Il 30 aprile trasformiamo l’Italia in un teatro

di Manuela Lozza

A.A.A cercasi
Persona/e in grado di creare, insieme a me o in autonomia – da qui in poi “squadra” – la riduzione teatrale di un’opera narrativa.

L’opera è “Testa, mani e cuore” di Vincenzo Moretti.

La pièce dovrebbe risultare (in tutto, quindi comprendendo le parti non dialogate) di max 45 minuti e il testo dovrebbe essere pronto entro la fine di novembre, al più tardi comunque per quest’anno, per poter consentire a chi vuole metterla in scena di avere tutto il tempo.

Il fine è dare uno strumento:

– a chi ha già partecipato l’anno scorso e ha paura di ripetersi
– agli enti come le scuole che devono presentare un progetto
– a chi vuole aderire ma non se la sente di inventarsi qualcosa
– alle compagnie teatrali professionali e non.

Di seguito una serie di suggestioni (alcune delle quali andranno messe in pratica in fase di regia, ma conoscerle può aiutare il drammaturgo):

– il testo dovrebbe partire da una base di semplicità…mi spiego: potenzialmente lo metteranno in scena compagnie improvvisate, di non professionisti, di persone che magari recitano o fanno una regia per la prima volta in vita loro. Contemporaneamente, ai teatri e alle compagnie stabili che vorranno aderire, dobbiamo dare la possibilità di metterla in piedi nel tempo libero, senza inficiare il “lavoro remunerato”.

– nella mia idea, per semplificare il lavoro registico, si potrebbe mettere in scena la narrazione base (per chi conoscesse il libro, le vicende dei 2 fratelli, ad esempio) e gestire i racconti che la squadra troverà più significativi a mo’ di sogni, flashback, racconti dei personaggi.
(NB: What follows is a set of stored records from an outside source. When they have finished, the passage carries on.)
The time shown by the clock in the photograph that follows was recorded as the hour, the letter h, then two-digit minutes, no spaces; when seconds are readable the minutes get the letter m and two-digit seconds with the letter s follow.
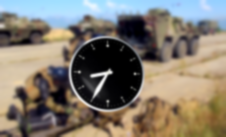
8h35
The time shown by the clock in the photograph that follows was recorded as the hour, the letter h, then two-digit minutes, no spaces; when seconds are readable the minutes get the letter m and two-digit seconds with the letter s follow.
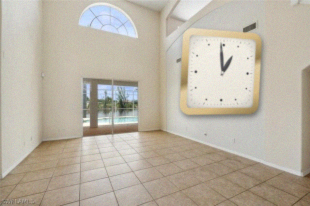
12h59
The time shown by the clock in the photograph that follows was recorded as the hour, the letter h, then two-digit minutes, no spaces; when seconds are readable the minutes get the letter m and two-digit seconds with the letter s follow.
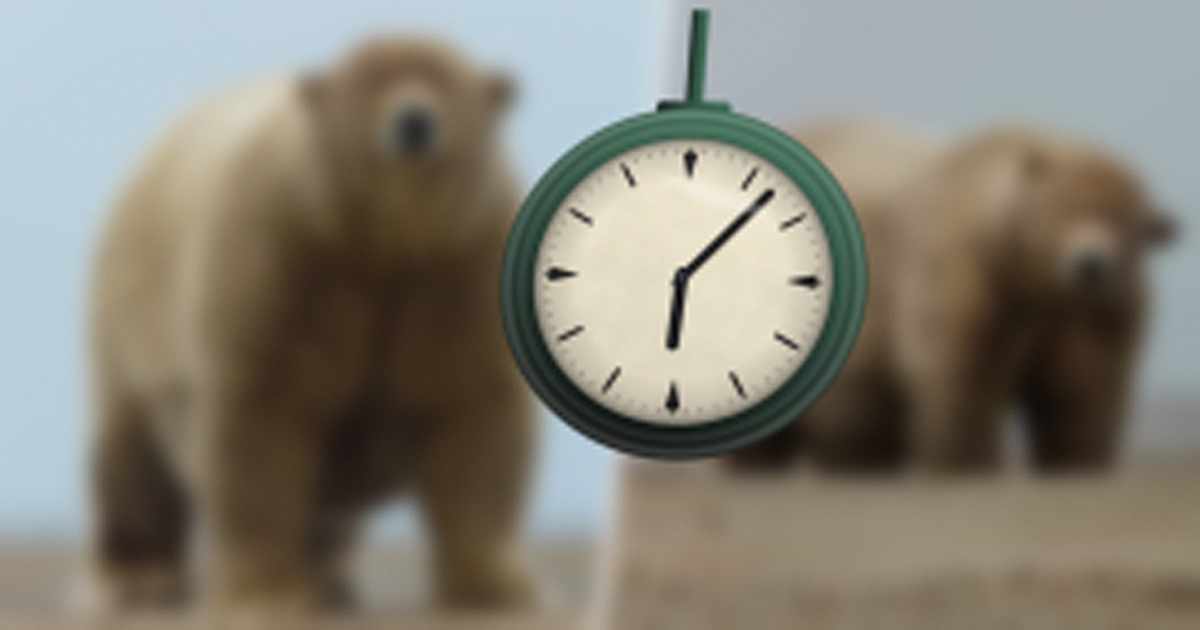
6h07
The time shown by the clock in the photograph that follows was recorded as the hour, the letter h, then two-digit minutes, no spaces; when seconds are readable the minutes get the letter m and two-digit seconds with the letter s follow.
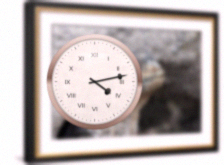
4h13
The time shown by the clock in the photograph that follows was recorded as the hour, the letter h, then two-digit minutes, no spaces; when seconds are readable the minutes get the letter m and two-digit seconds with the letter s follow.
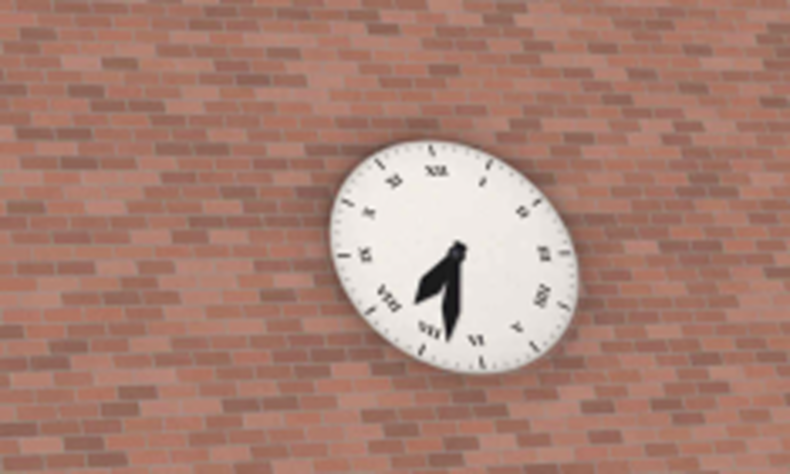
7h33
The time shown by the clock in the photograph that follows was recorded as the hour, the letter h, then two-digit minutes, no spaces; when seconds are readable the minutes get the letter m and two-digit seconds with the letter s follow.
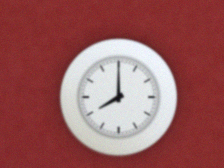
8h00
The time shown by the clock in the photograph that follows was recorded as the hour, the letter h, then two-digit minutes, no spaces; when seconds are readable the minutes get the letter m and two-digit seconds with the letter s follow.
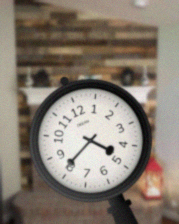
4h41
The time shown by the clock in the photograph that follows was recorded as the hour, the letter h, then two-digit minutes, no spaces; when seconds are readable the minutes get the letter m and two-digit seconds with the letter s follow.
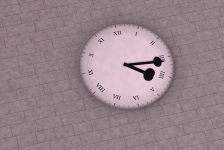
4h16
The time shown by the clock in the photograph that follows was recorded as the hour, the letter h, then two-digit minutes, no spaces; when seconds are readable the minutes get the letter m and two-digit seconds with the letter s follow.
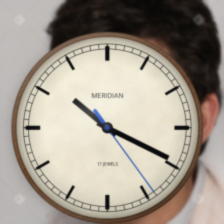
10h19m24s
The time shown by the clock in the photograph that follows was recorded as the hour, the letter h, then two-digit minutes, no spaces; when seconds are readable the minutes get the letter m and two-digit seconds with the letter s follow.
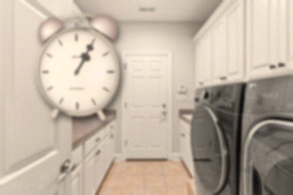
1h05
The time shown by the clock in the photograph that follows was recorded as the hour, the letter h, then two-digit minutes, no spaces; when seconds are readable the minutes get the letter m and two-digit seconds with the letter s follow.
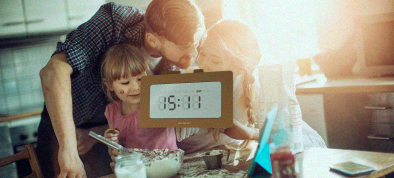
15h11
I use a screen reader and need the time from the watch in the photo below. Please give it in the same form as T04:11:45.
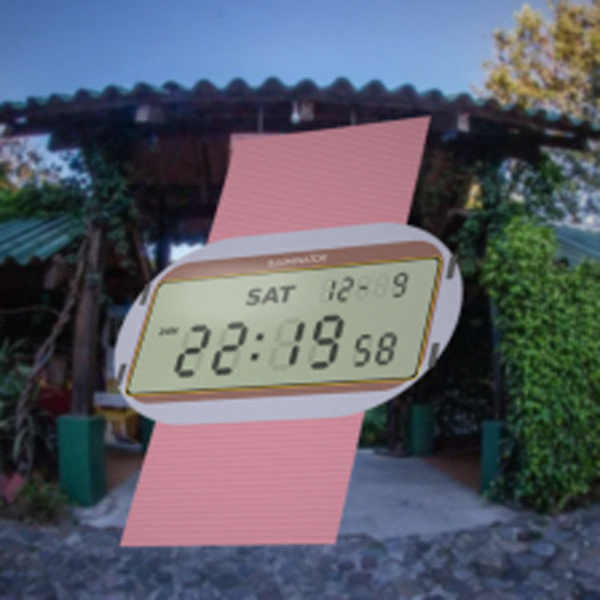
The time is T22:19:58
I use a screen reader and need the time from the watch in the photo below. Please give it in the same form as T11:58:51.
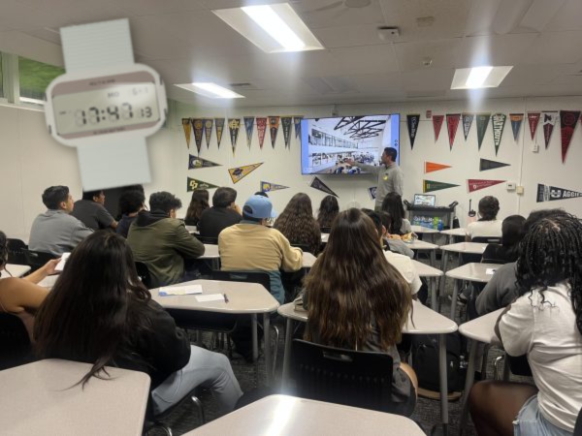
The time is T17:47:13
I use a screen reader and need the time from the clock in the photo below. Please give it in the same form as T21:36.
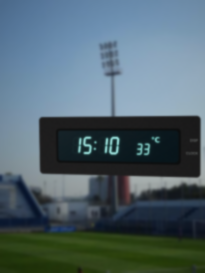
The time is T15:10
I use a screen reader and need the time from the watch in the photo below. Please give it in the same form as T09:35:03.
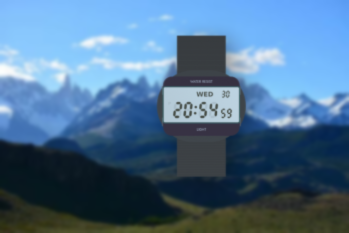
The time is T20:54:59
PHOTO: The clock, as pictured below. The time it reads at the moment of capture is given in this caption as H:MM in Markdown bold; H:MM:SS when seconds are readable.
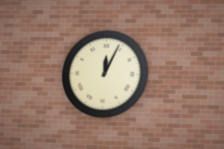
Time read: **12:04**
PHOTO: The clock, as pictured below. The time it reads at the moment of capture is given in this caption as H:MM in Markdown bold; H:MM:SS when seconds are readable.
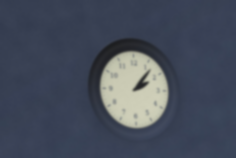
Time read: **2:07**
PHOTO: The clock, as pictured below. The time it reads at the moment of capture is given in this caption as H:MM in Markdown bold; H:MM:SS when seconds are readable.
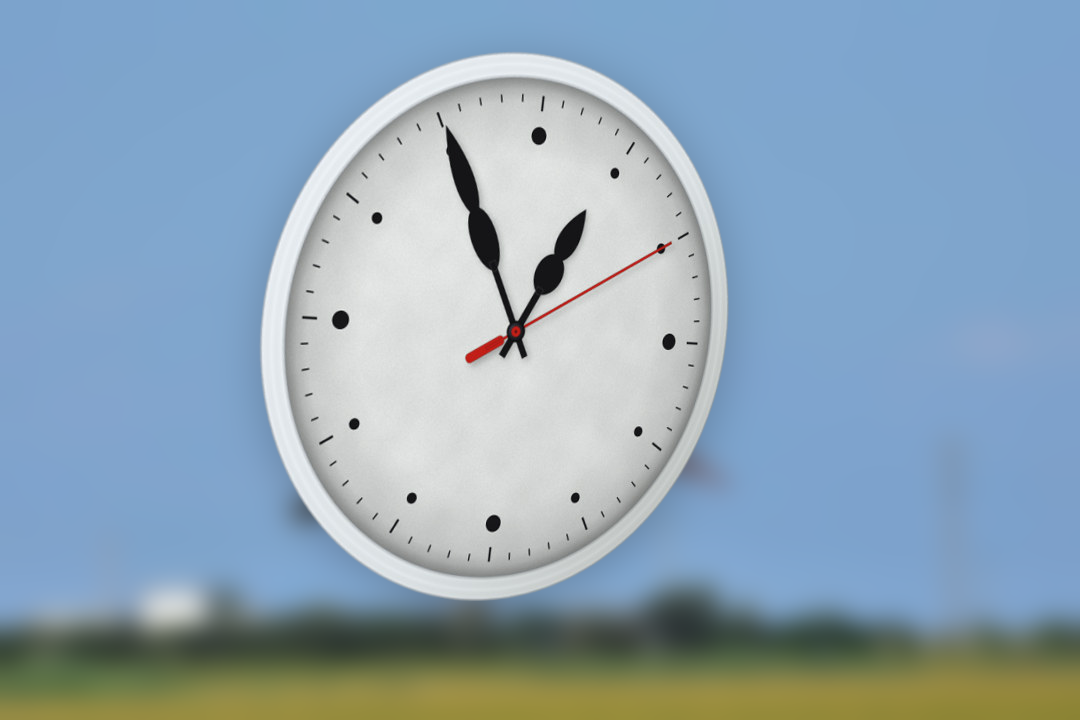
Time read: **12:55:10**
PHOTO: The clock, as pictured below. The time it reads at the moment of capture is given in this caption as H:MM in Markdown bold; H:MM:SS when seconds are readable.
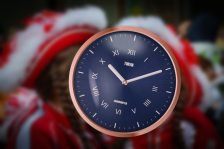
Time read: **10:10**
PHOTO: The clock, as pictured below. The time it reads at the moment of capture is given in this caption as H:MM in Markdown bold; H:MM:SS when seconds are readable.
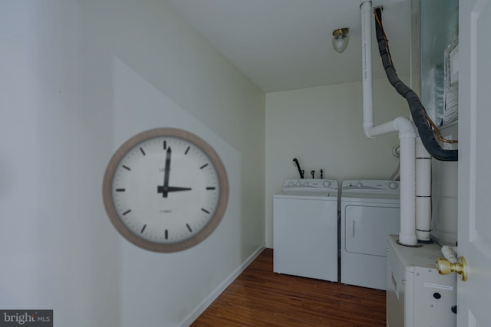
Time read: **3:01**
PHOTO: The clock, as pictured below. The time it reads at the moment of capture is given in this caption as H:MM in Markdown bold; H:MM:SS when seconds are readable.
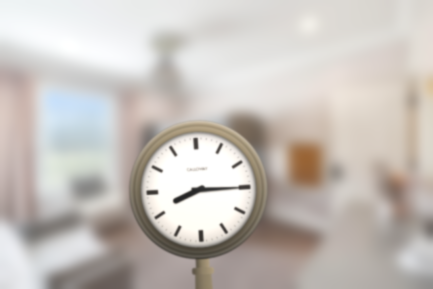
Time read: **8:15**
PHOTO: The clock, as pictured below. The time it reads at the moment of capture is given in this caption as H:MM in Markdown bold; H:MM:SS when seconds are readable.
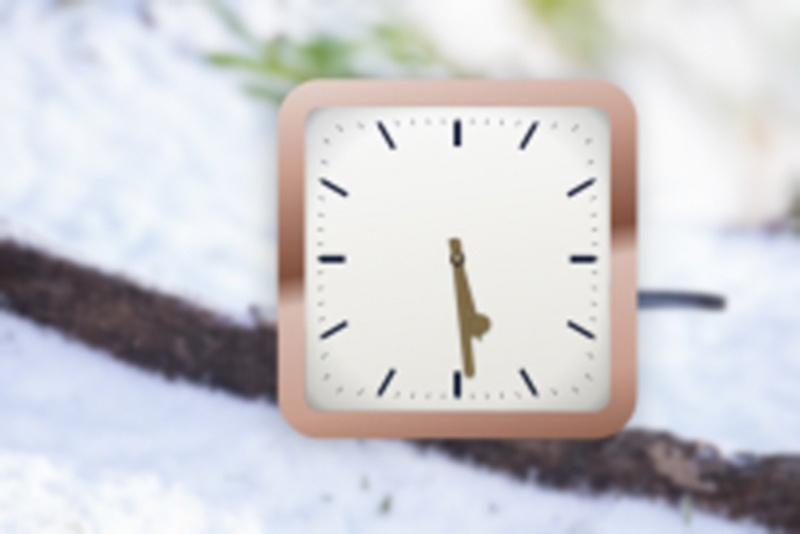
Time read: **5:29**
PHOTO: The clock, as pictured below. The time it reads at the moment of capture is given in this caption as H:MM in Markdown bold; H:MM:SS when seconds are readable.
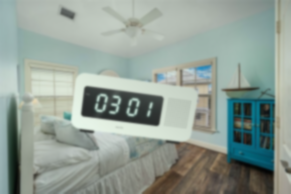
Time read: **3:01**
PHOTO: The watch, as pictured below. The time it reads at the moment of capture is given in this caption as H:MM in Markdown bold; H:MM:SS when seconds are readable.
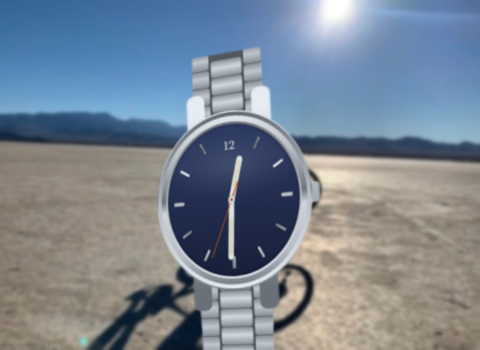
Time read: **12:30:34**
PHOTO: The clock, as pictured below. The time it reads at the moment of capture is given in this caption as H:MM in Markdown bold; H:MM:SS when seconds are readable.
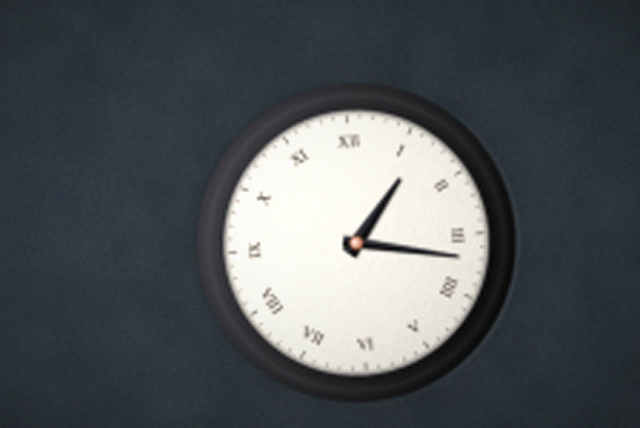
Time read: **1:17**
– sarebbe bello prevedere parti corali, anche se non dialogate, in cui si possano far salire “sul palco” un numero illimitato di persone, a seconda della scelta dei vari registi e dei partecipanti.

– il testo dovrà essere concepito in modo da adattarsi allo spazio, alla fine deve essere qualcosa che si può mettere in scena anche in un salotto, su un terrazzo.

Forza forza, che siamo bravi e pieni di emozioni!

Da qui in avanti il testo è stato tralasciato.